Sir John Hegarty, worldwide creative director at advertising agency BBH, told a brimming auditorium at Cannes Lions the future is about doing something different. In a telling demonstration he ran a series of beauty industry ads. With their taglines removed, it was almost impossible to tell which was which.

The same could be said for fashion. By the time you’ve seen the collection, heard about the designer’s inspirations and remembered which photographer they’ll use, you can almost even predict the look of the ads before they’re released.

Hegarty referred to this homogenisation as “windtunnel marketing”, and called for a change in approach.

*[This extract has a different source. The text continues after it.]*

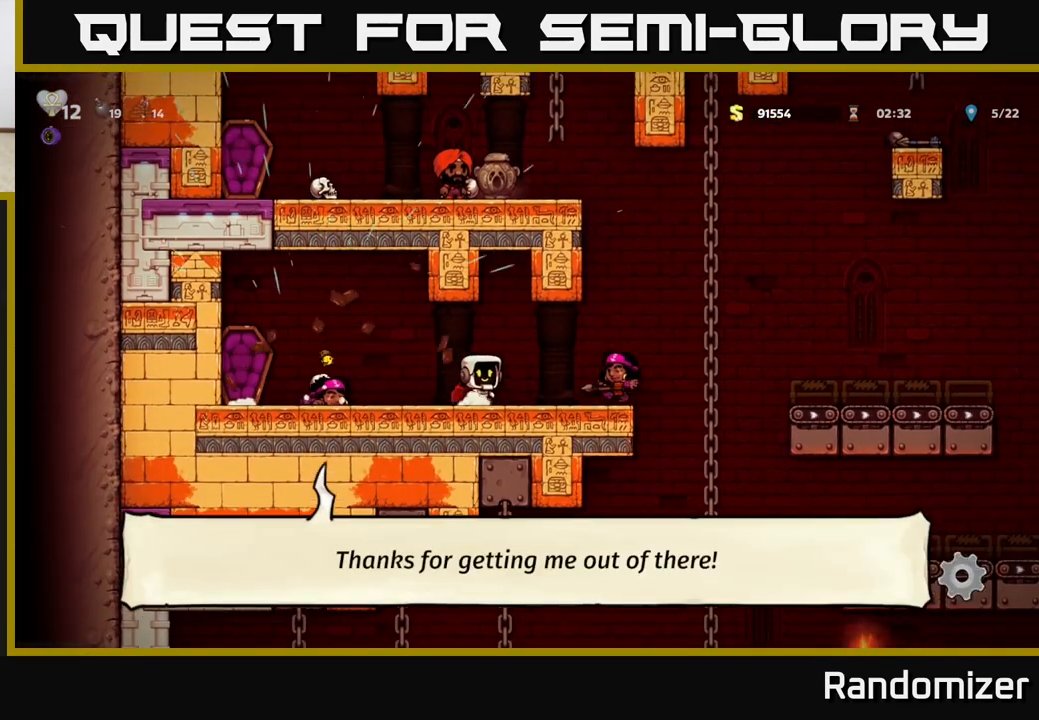
{"buttons": ["A"], "left_stick": "left", "events": [[167, "A", "down"], [350, "A", "up"], [350, "left_stick", "center"], [400, "A", "down"], [400, "left_stick", "left"]]}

Denim labels, in that case, offers a lot to be learnt from. Ditching the idea of seasonal ads, Diesel launched its Be Stupid campaign in 2010. Based on taking risk, being spontaneous and saying yes, it’s a philosophy spawned from president and founder Renzo Rosso’s experiences in first launching the brand. It won the outdoor grand prix in Cannes last year.

The tagline has remained since, but the ads – often somewhat risqué themselves – are frequently updated: new models, new product, new multimedia executions.

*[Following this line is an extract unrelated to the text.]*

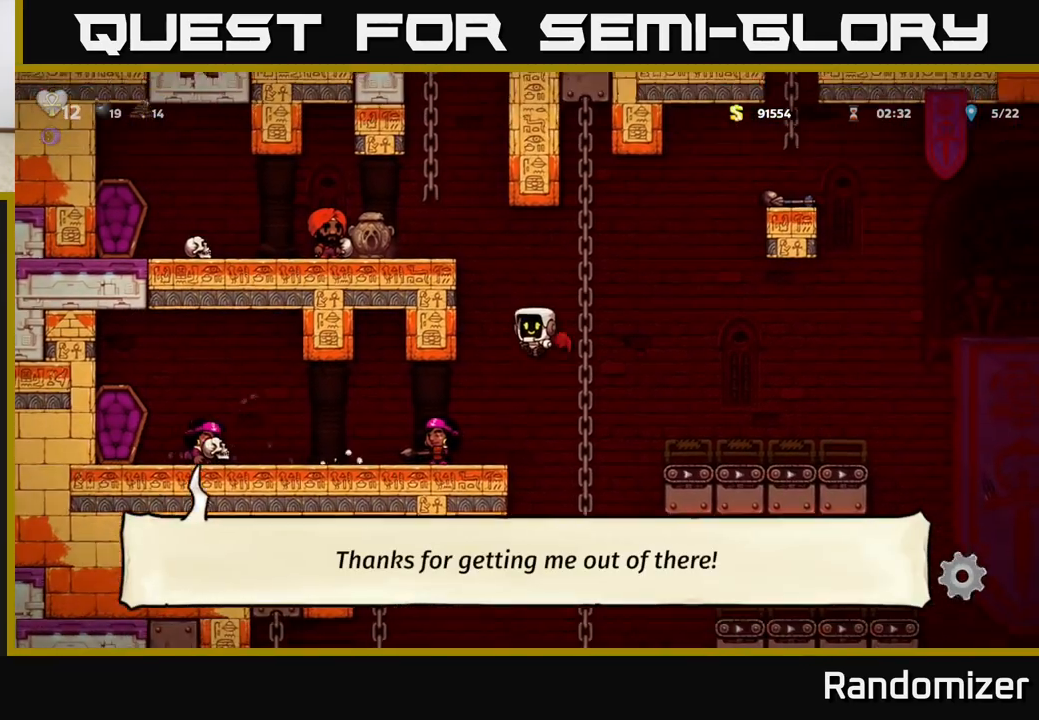
{"buttons": [], "left_stick": "left", "events": [[100, "A", "up"], [317, "A", "down"], [317, "left_stick", "center"], [467, "A", "up"], [500, "left_stick", "left"]]}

The same can be seen with Go Forth, the long-term campaign from Levi’s, and the brand’s first global creative platform in its 138-year history. Based on a rally cry for positive change in the world, the latest instalment includes a 60-second film called Levi’s Legacy that was unveiled last week (though has been postponed in the UK following riots across the country).

This kind of big thinking for an apparel brand not only makes a campaign more relevant to different hemispheres when launched internationally, but ties in well with the fact collections are becoming increasingly transseasonal.

Accordingly, while the Cannes Lions rebranding might have taken the focus off traditional formats, it doesn’t rid us of the fact that overarching ideas are what advertising remains about, especially in the new digital age, where execution can overshadow concept.

Fashion therefore – an industry with creativity at its very core – needs to shake off its seasonal collection focus and start thinking instead about campaigns built around big ideas.

A good starting point for inspiration, you could say, is Cannes Lions.